[[ Selected extract, beginning ]]
View these tabs at your own discretion.

Happy Birthday Cutscenes
# Link Text
1

Happy birthday! Another year wiser, right? Soon you'll be a full-fledged adult!
Hee hee. Then I'll get to take you to my my favorite tavern in the whole wide world!

2

Nyahahaha! The big day's rolled around once again!
So blow out them candles! Whooo! It's your birthday! Clap your hands!
Lemme give you a word of advice, (Captain). Once you get to be around my age, all your worries'll just kinda clear themselves up!
Huh? You wanna know the secret to living a long life? Hm... Don't compare yourself to others! And have low expectations!
For now just keep on livin' life! If things get rough, feel free to run. I'll be there to help with the tab!
Right. Sorry for rambling. Once you get old enough to drink, lemme know and I'll come running! Running and drinking! Both!
Thanks for inviting me this year! This ultra deep bond we share... Just thinking about it has me all choked up!
Anyways! To (Captain)'s thing we talked about! Cheeers!
[[ Selected extract, end ]]
[[ Excerpted records, beginning ]]
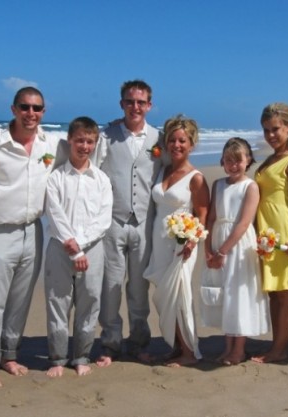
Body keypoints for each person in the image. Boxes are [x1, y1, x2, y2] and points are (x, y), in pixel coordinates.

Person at [0, 87, 60, 388]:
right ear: (13, 109)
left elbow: (85, 147)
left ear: (43, 112)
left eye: (37, 108)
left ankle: (8, 354)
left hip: (32, 229)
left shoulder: (50, 143)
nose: (31, 114)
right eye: (25, 107)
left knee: (21, 299)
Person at [91, 80, 163, 366]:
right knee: (110, 285)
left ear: (149, 105)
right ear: (122, 104)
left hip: (145, 223)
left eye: (141, 102)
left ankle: (139, 341)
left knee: (138, 288)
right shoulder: (105, 136)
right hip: (113, 222)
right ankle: (110, 342)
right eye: (130, 101)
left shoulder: (159, 138)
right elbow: (92, 175)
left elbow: (172, 172)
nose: (135, 107)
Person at [44, 117, 113, 376]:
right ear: (69, 140)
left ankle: (82, 356)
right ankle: (58, 358)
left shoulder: (102, 179)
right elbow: (55, 213)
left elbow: (103, 218)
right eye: (79, 140)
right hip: (59, 246)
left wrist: (81, 247)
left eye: (89, 141)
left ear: (95, 144)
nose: (84, 146)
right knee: (57, 301)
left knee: (89, 301)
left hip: (92, 247)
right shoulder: (56, 177)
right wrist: (72, 247)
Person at [143, 115, 210, 366]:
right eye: (172, 140)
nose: (177, 145)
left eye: (182, 140)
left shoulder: (196, 177)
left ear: (191, 144)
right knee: (164, 295)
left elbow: (203, 213)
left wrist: (192, 241)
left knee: (180, 295)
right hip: (159, 242)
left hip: (182, 244)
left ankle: (190, 352)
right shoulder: (163, 169)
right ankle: (175, 345)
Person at [201, 138, 268, 365]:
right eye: (229, 160)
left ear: (248, 160)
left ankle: (239, 349)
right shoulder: (218, 184)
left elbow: (243, 222)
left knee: (239, 294)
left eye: (238, 160)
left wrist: (223, 250)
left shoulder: (250, 186)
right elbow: (211, 218)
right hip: (218, 237)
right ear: (222, 161)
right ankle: (227, 346)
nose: (233, 165)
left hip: (238, 245)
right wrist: (208, 248)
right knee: (224, 293)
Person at [251, 103, 288, 364]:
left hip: (283, 231)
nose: (271, 135)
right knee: (274, 291)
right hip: (266, 232)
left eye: (275, 129)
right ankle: (277, 343)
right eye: (266, 130)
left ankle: (280, 349)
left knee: (285, 292)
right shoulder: (271, 158)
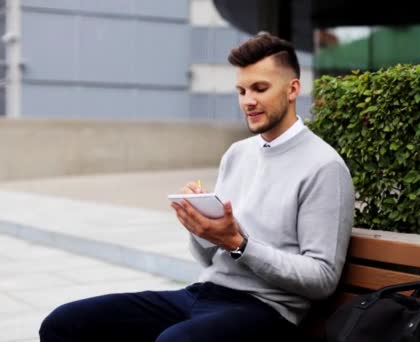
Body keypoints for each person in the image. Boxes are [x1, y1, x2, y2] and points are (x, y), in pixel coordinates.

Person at [39, 32, 355, 342]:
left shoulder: (324, 166)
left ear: (293, 89)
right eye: (241, 91)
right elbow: (209, 260)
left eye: (260, 88)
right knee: (65, 323)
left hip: (268, 311)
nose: (248, 101)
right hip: (203, 293)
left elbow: (322, 278)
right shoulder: (237, 153)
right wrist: (200, 228)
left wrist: (240, 243)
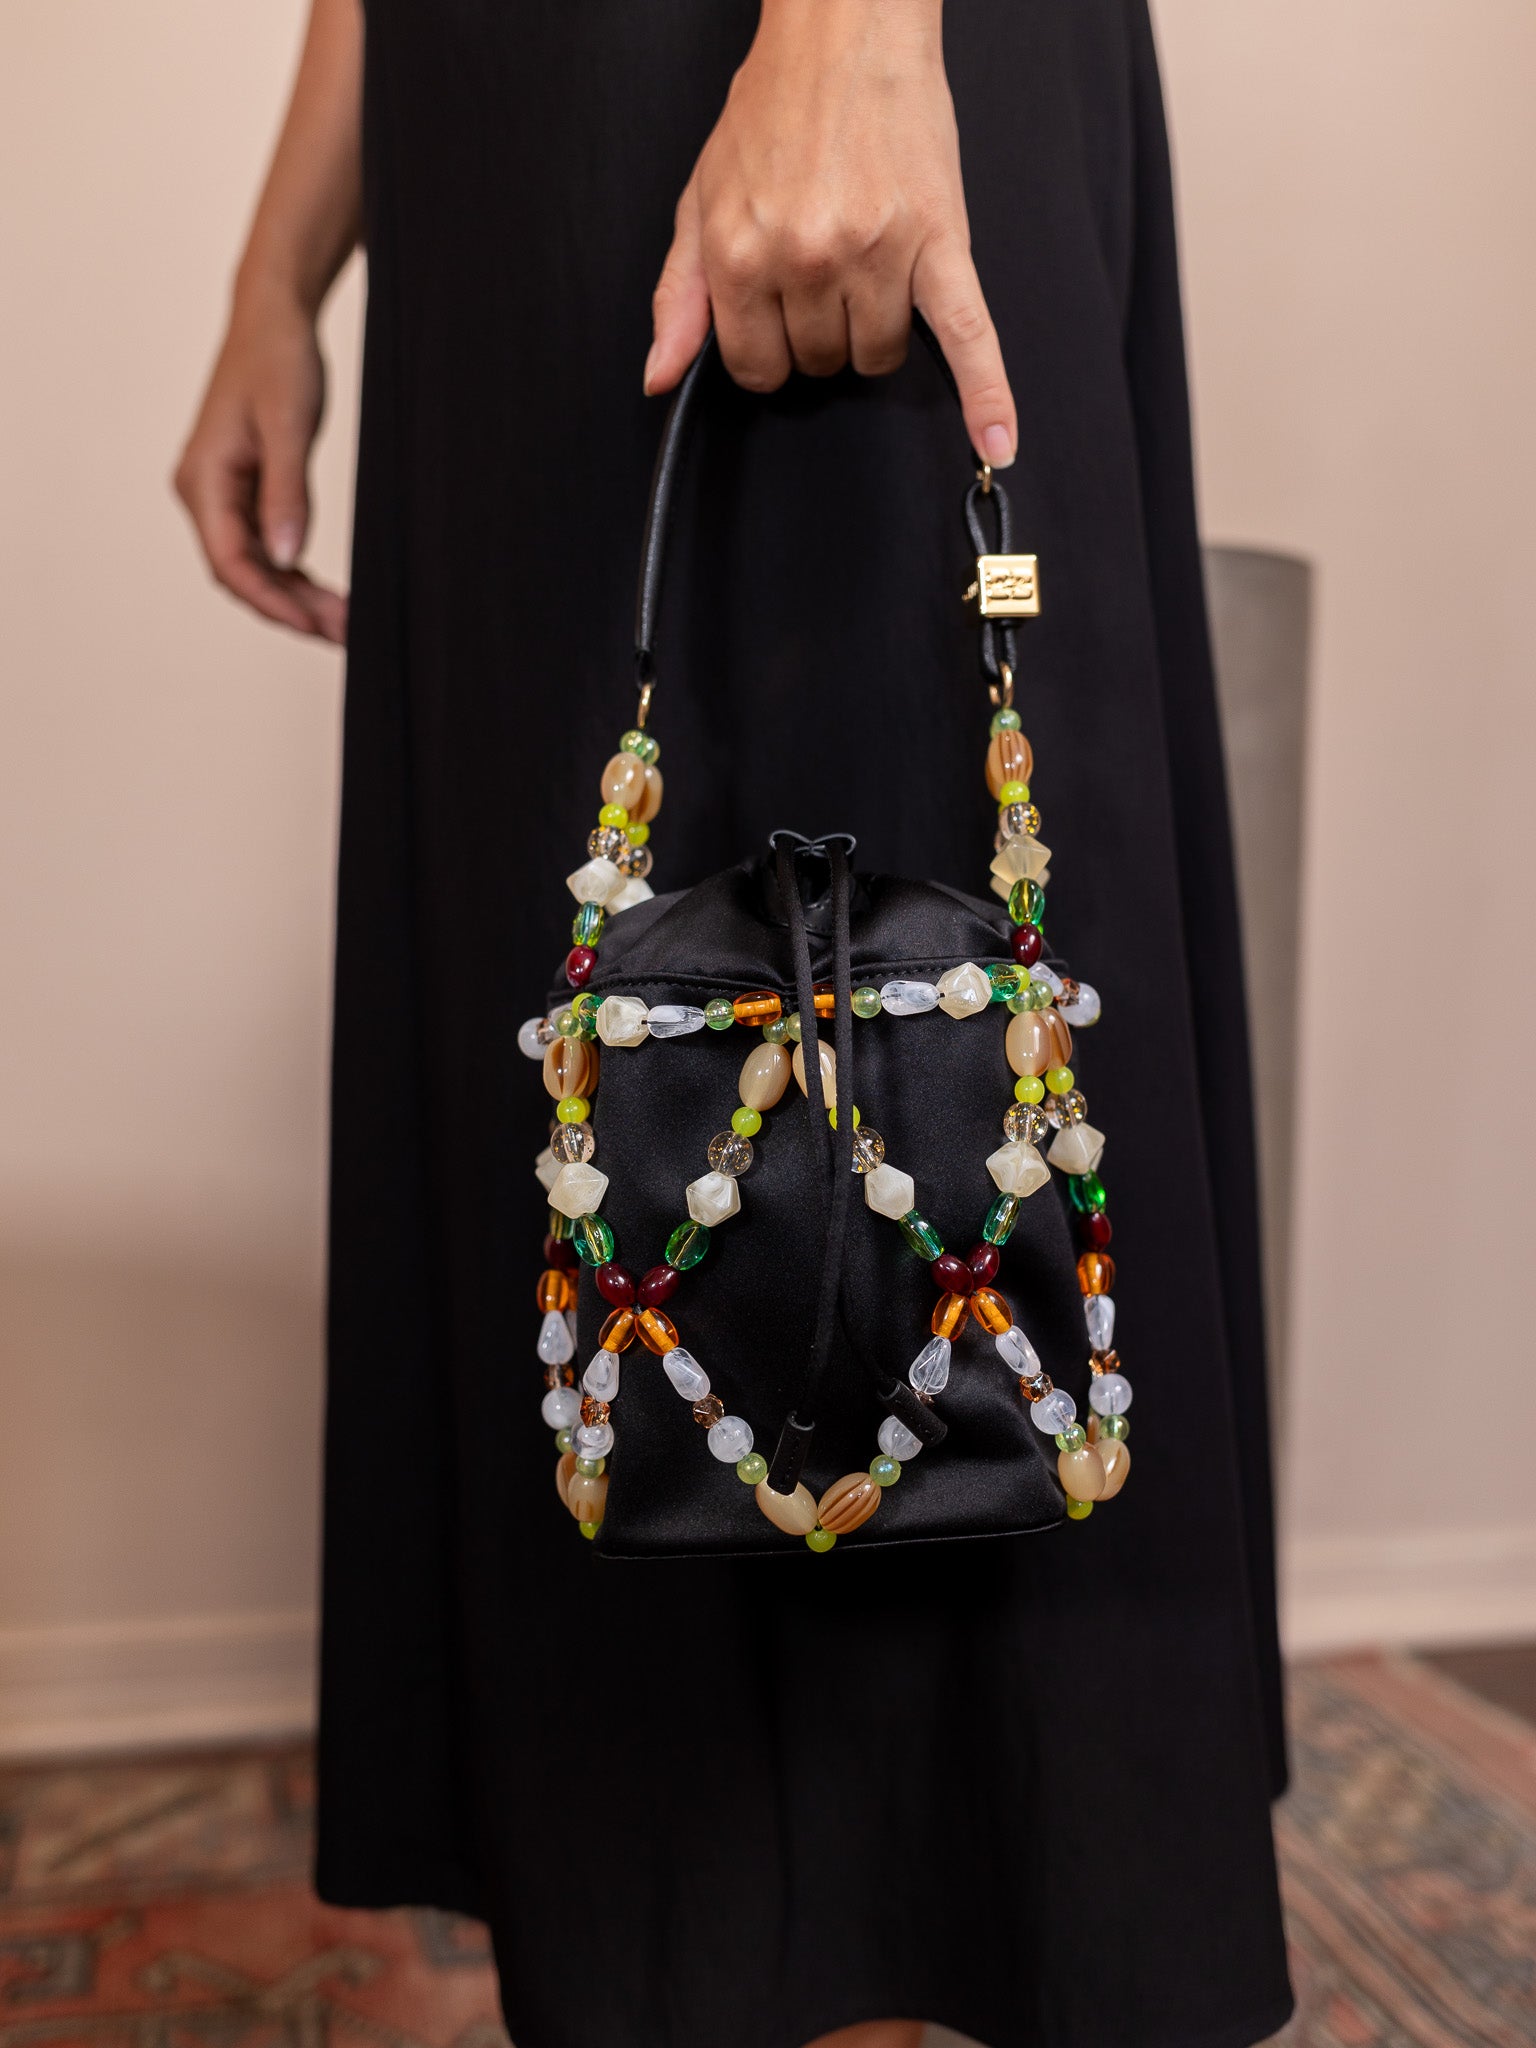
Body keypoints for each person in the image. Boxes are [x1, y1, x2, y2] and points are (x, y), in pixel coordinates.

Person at [176, 6, 1293, 2047]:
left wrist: (851, 36)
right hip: (504, 129)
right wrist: (280, 267)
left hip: (779, 49)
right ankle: (662, 1960)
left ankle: (963, 1943)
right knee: (606, 1035)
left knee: (941, 982)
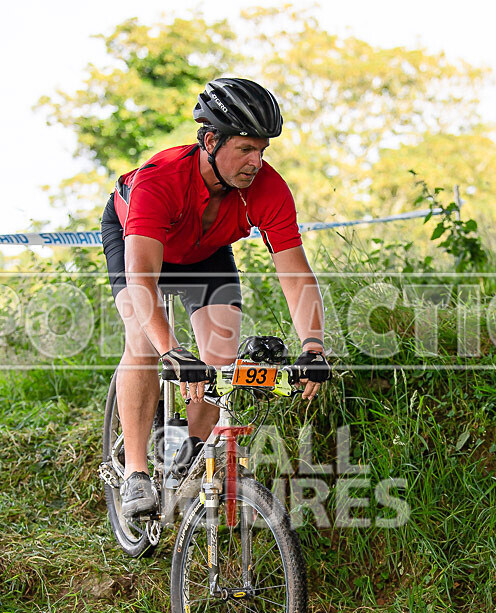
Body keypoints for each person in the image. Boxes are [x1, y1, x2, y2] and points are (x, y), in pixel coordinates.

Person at [101, 77, 331, 516]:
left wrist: (313, 347)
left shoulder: (268, 189)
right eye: (245, 149)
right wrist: (170, 349)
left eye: (262, 150)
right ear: (210, 140)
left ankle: (183, 455)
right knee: (142, 339)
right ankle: (135, 473)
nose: (256, 162)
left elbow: (296, 274)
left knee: (220, 362)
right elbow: (142, 282)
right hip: (142, 242)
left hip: (205, 252)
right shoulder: (160, 180)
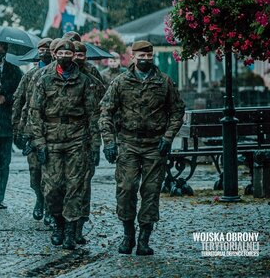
[[ Excerpted records, end ]]
Questions to answer:
[1] In the birthday cutscene dialogue, what does the speaker name as the secret to living a long life?
[2] Continue the birthday cutscene dialogue after its final line.

Answers to the problems:
[1] Don't compare yourself to others, and have low expectations.

[2]
3

Today's your birthday, (Captain)! Hooray-ray-ray! Congrats!
You gotta celebrate occasions like this with a drink! But don't worry, (Captain), I brought you grape juice. No, actual grape juice.
Cheers!
(Captain), you're a charmer, a go-getter, and a real leader.
But working too hard is like poison for your body, so you gotta just relax and let it all hang out from time to time, you know?So when you wanna take a break, you just let ol' Lammy know, and she'll be there to show you a good time. Or tuck you in for a nap.
No matter what, you always remember that I'm your biggest ally, all right, (Captain)?
Glug, glug, glug—aaah!
Huh? (Captain), did you just zone out?
Well, whatever. If something's bothering ya, you know who to talk to!

4

(Captain), happy birthday!
Gulp, gulp, gulp...
Aaaah...
(Captain), I have a lot of regret, but no real dream to speak of...
But ya know... Because I never chased any big dream, here I am able to help you.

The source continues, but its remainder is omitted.